Search code examples
pythonmachine-learningpcafeature-selection

PCA features do not match original features


I am trying to reduce the feature dimensions using PCA. I have been able to apply PCA to my training data, but am struggling to understand why the reduced feature set (X_train_pca) shares no similarities with the original features (X_train).

print(X_train.shape) # (26215, 727)
pca = PCA(0.5)
pca.fit(X_train)
X_train_pca = pca.transform(X_train)
print(X_train_pca.shape) # (26215, 100)

most_important_features_indicies = [np.abs(pca.components_[i]).argmax() for i in range(pca.n_components_)]
most_important_feature_index = most_important_features_indicies[0]

Should the first feature vector in X_train_pca not be just a subset of the first feature vector in X_train?

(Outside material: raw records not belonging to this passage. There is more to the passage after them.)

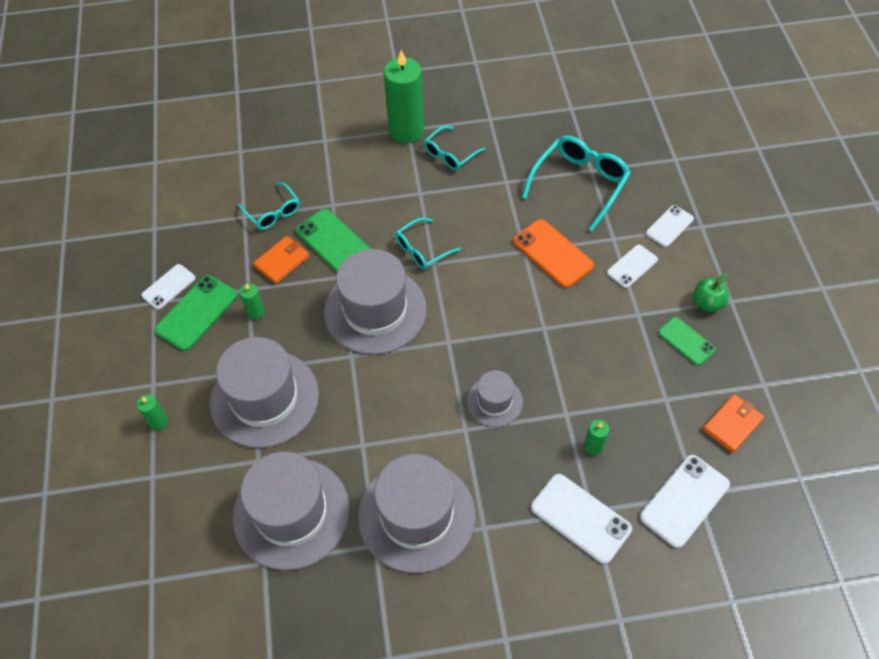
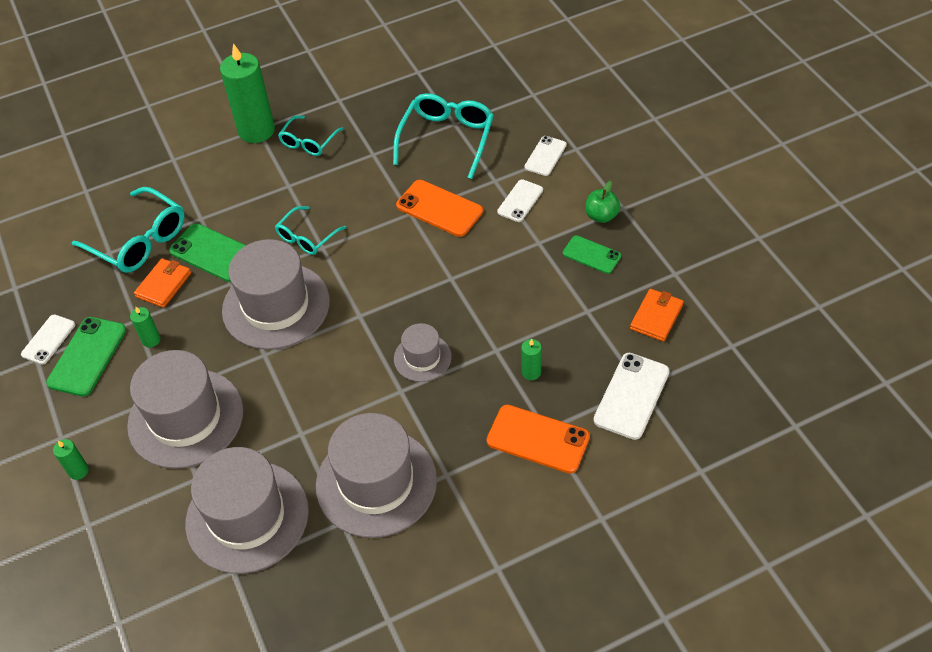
camera: 15 degrees left, 5 degrees down
(273, 212) = (139, 241): turquoise glasses -> turquoise glasses, size x1.68
(580, 518) = (538, 439): white phone -> orange phone

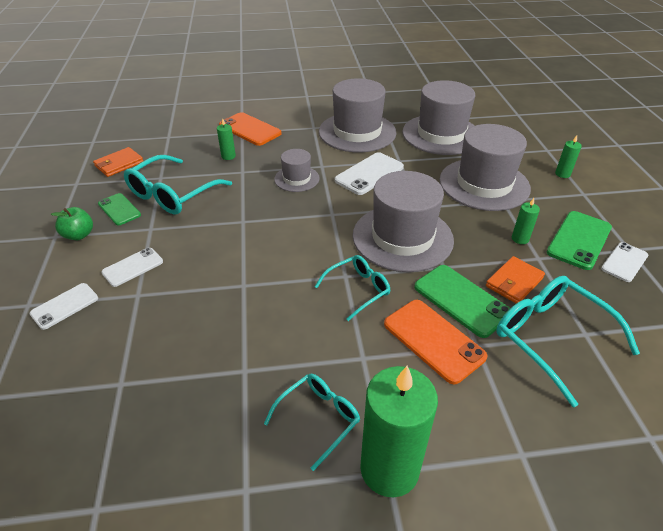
camera: 165 degrees left, 10 degrees down
(439, 208) = (212, 281): orange phone -> orange phone (433, 340)
(447, 139) = (146, 363): turquoise glasses -> turquoise glasses (172, 194)
(631, 396) = (178, 134): white phone -> white phone (369, 174)

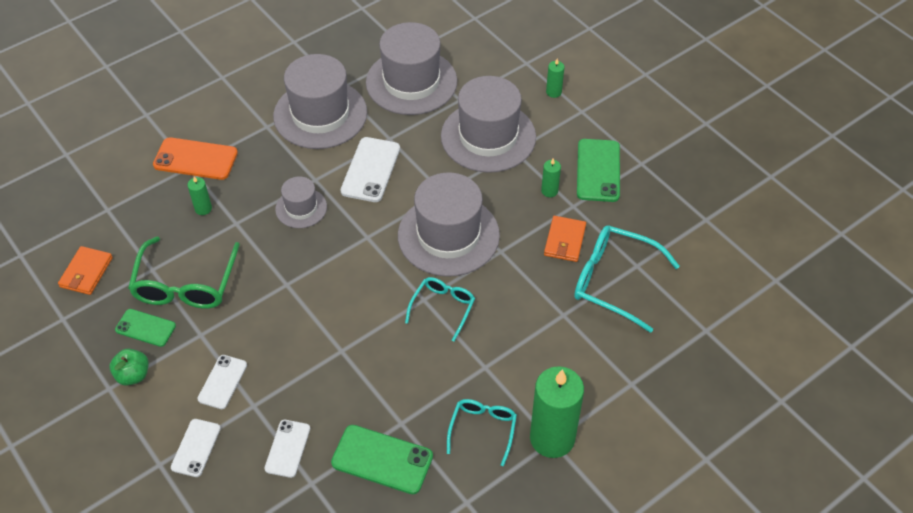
camera: 30 degrees left, 10 degrees up
(172, 194) = (185, 285): turquoise glasses -> green glasses
(433, 340) = (529, 326): orange phone -> none
(461, 300) = (532, 278): green phone -> green phone (382, 459)
(624, 262) = (641, 179): white phone -> white phone (287, 448)

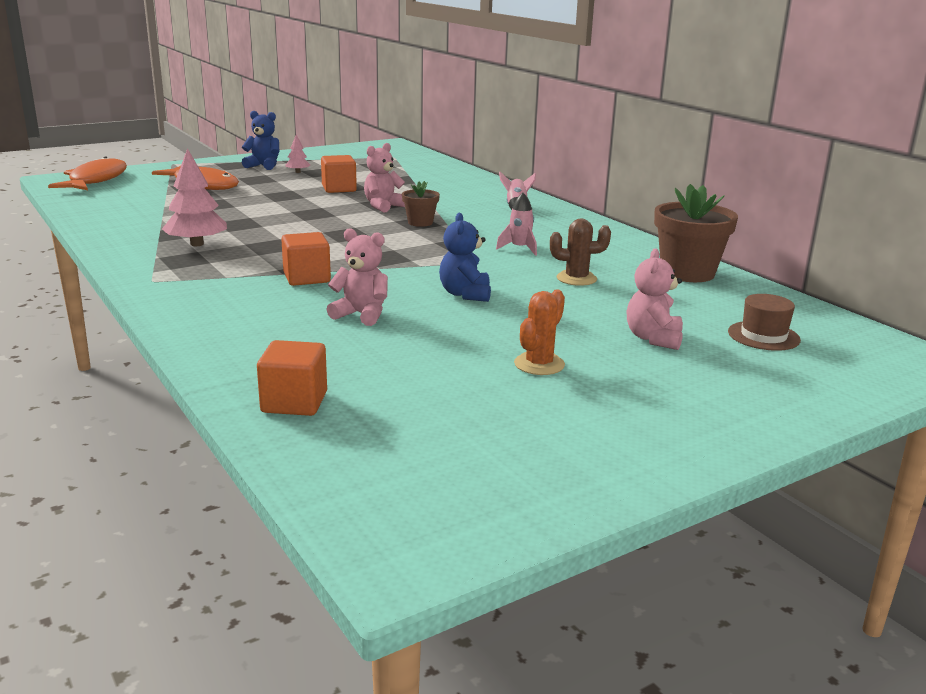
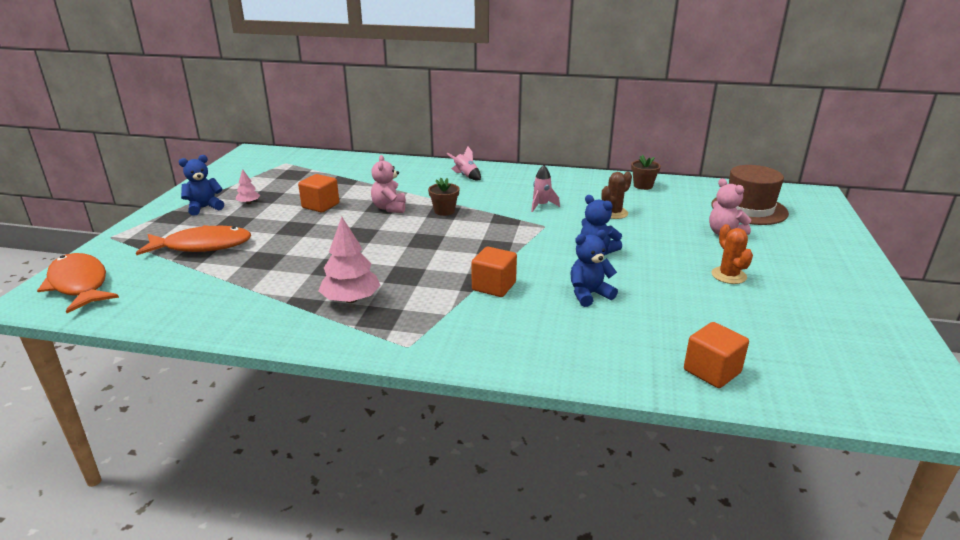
camera: 45 degrees left, 5 degrees up
(361, 314) = (589, 294): pink teddy bear -> blue teddy bear
(687, 273) = (643, 186): brown flower pot -> brown flower pot, size x0.54
(763, 336) = (749, 209): brown hat -> brown hat, size x1.73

For example, why doesn't the following equal True?

print(X_train[0][most_important_feature_index] == X_train_pca[0][0]) # False

Furthermore, none of the features from the first feature vector of X_train are in the first feature vector of X_train_pca:

for i in X_train[0]:
    print(i in X_train_pca[0])
# False
# False
# False
# ...

Solution

  • PCA transforms your high dimensional feature vectors into low dimensional feature vectors. It does not simply determine the least important index in the original space and drop that dimension.